▶ Task objective
In the entries below, repeat only the lines between those holding "border: 1px solid" and "html: <span>Choose where", inclusive. Leave pictures out.

▶ Listed entries

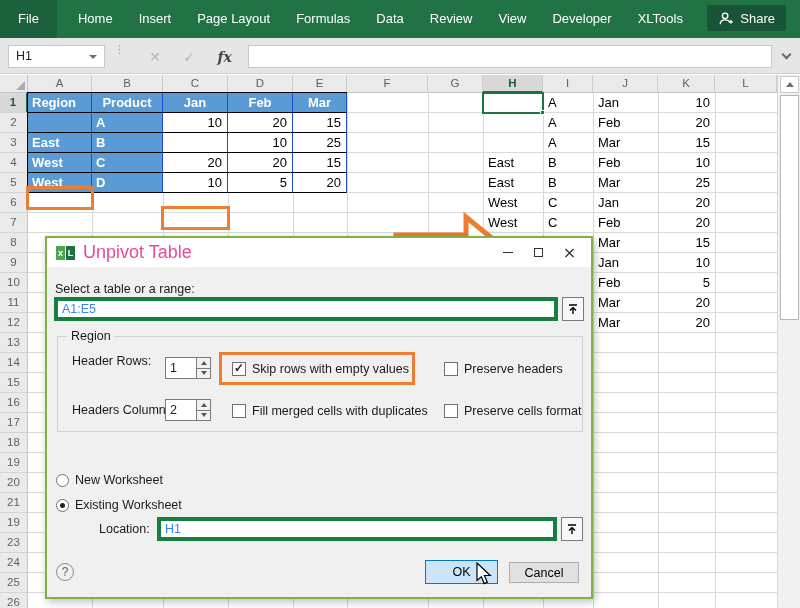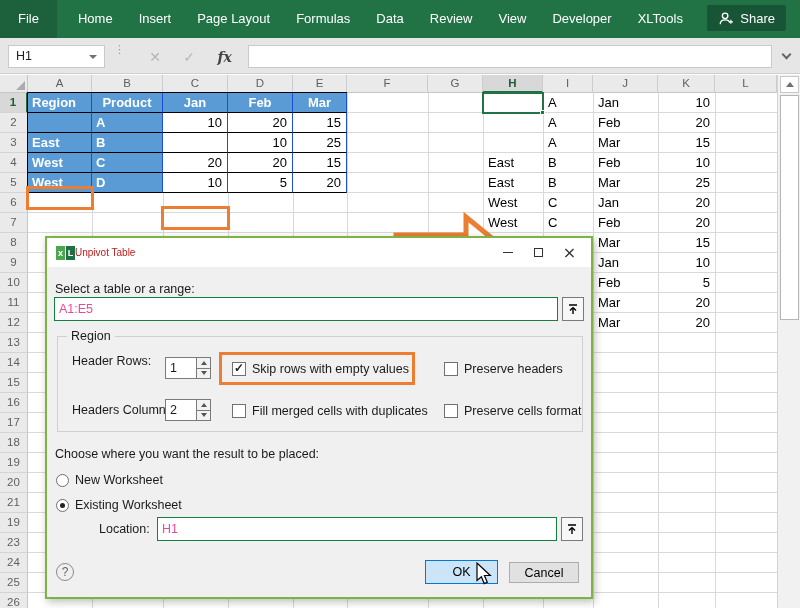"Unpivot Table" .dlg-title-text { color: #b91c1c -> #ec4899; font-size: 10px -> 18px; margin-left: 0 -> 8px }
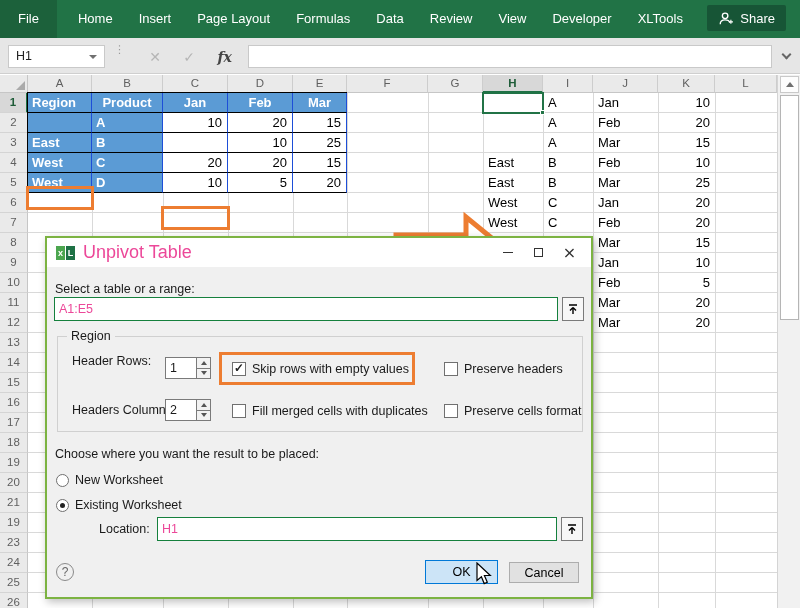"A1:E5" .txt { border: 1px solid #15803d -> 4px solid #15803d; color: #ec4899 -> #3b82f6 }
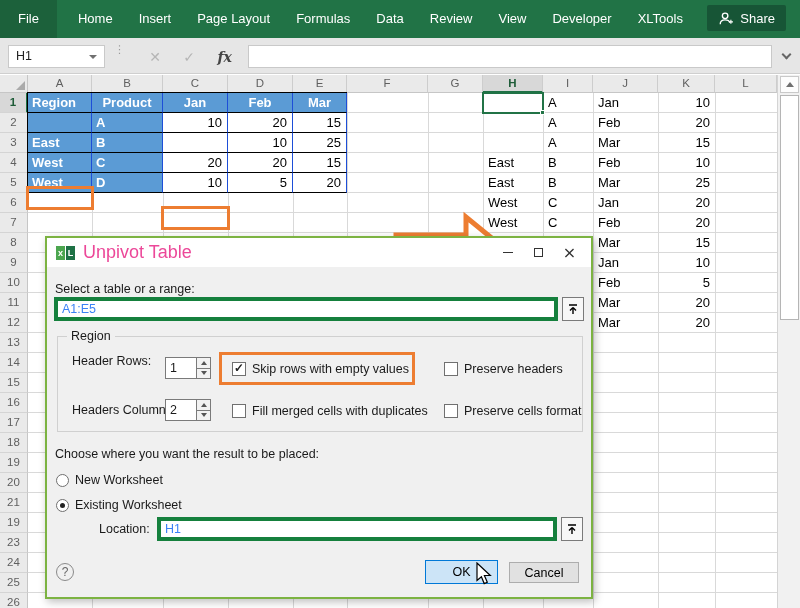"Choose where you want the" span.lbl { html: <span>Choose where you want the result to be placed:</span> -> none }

--

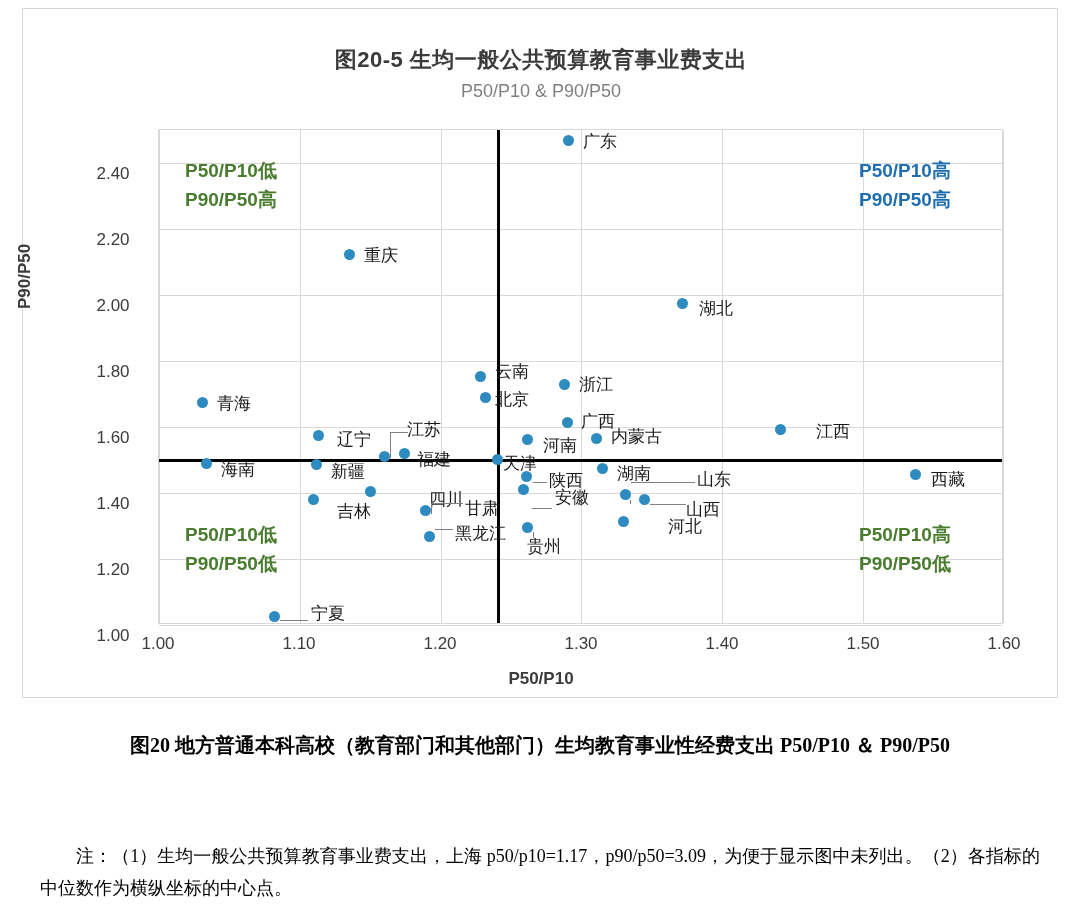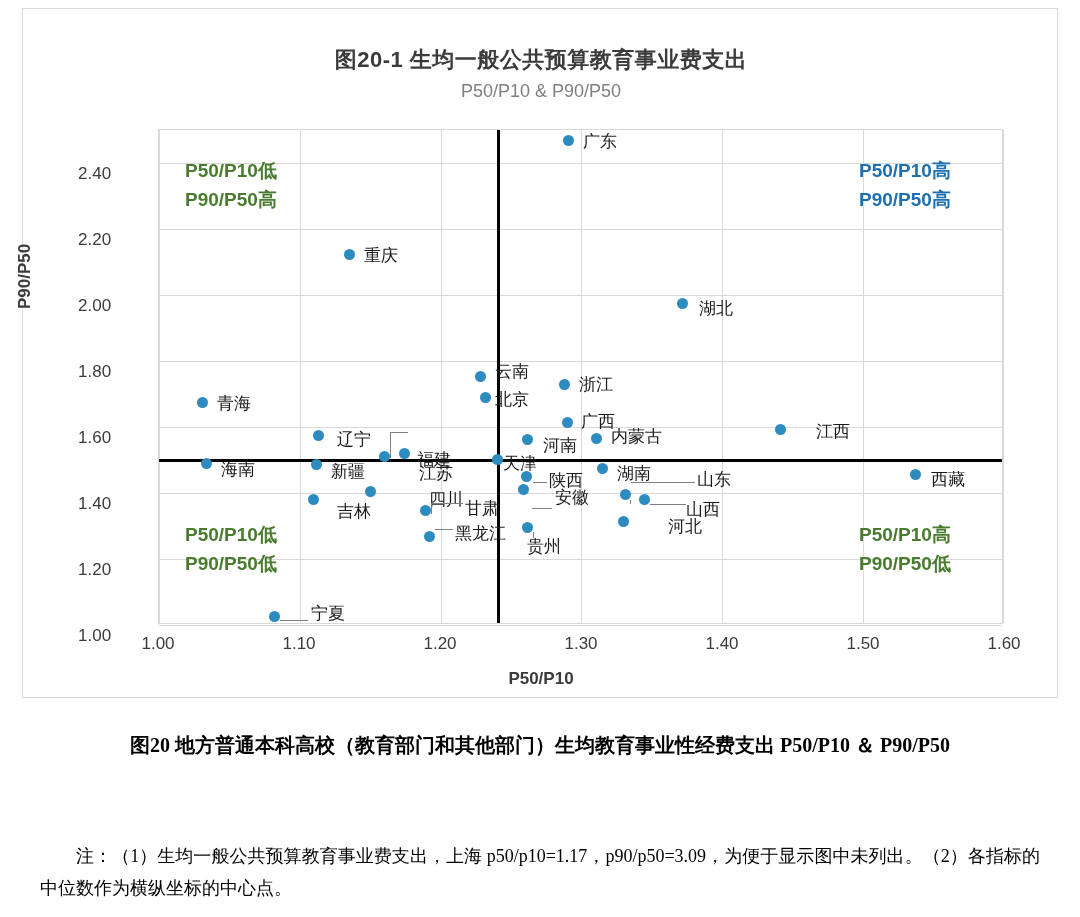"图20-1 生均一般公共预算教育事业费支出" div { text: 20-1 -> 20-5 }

...

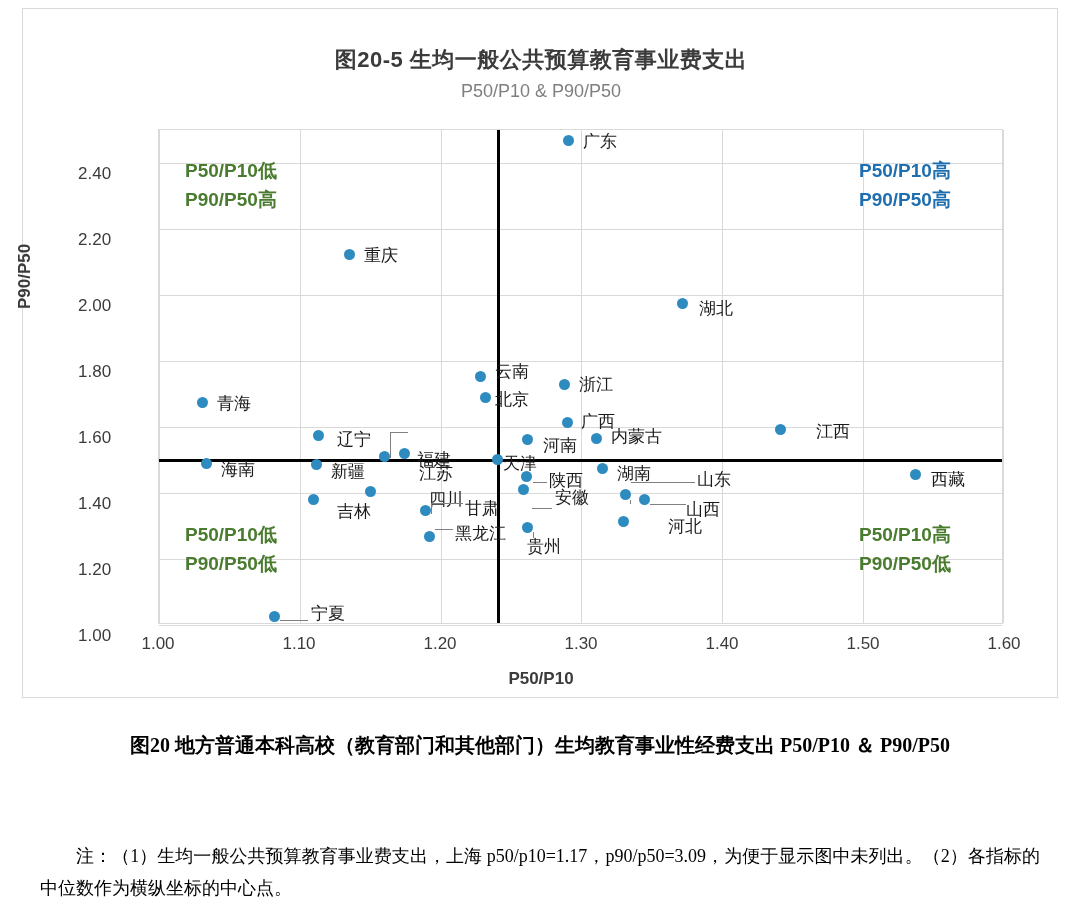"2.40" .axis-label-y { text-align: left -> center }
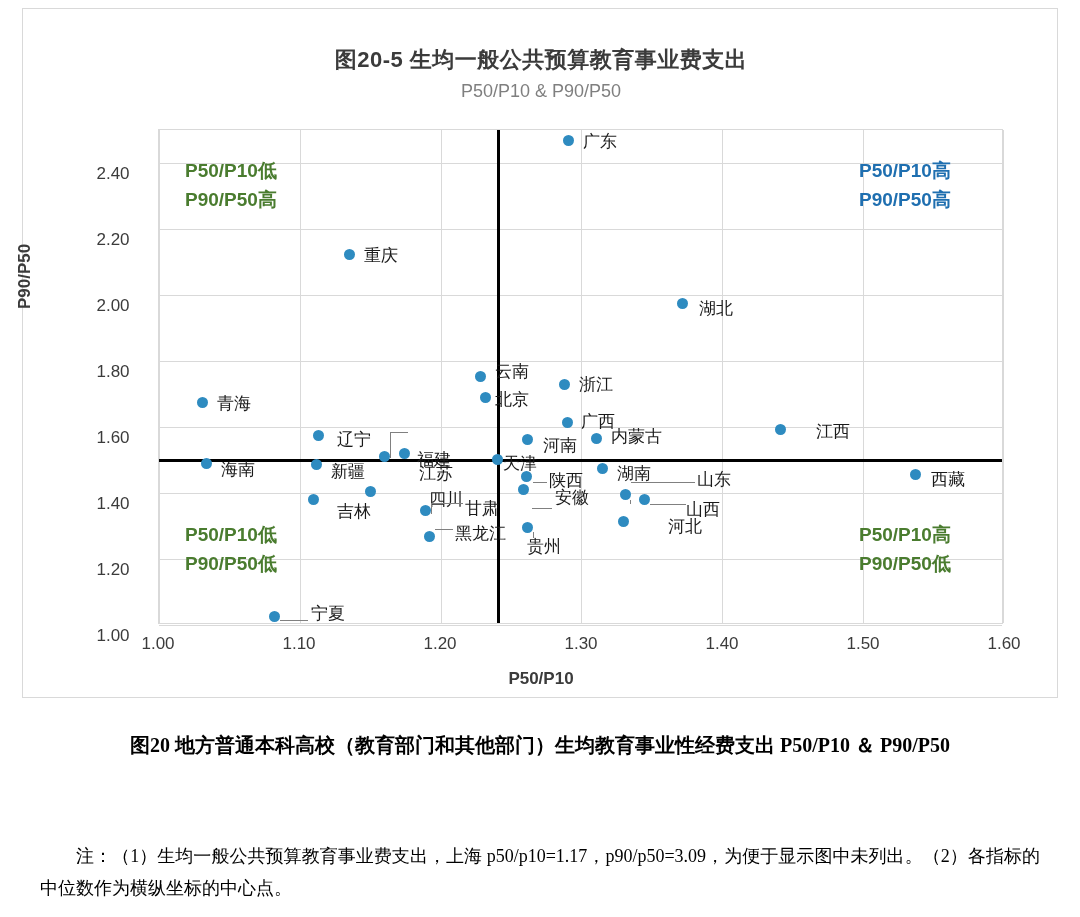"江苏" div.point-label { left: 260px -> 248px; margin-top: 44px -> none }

▶ Solution to this problem
"A1:E5" .txt { border: 1px solid #15803d -> 4px solid #15803d; color: #ec4899 -> #3b82f6 }
"Choose where you want the" span.lbl { html: <span>Choose where you want the result to be placed:</span> -> none }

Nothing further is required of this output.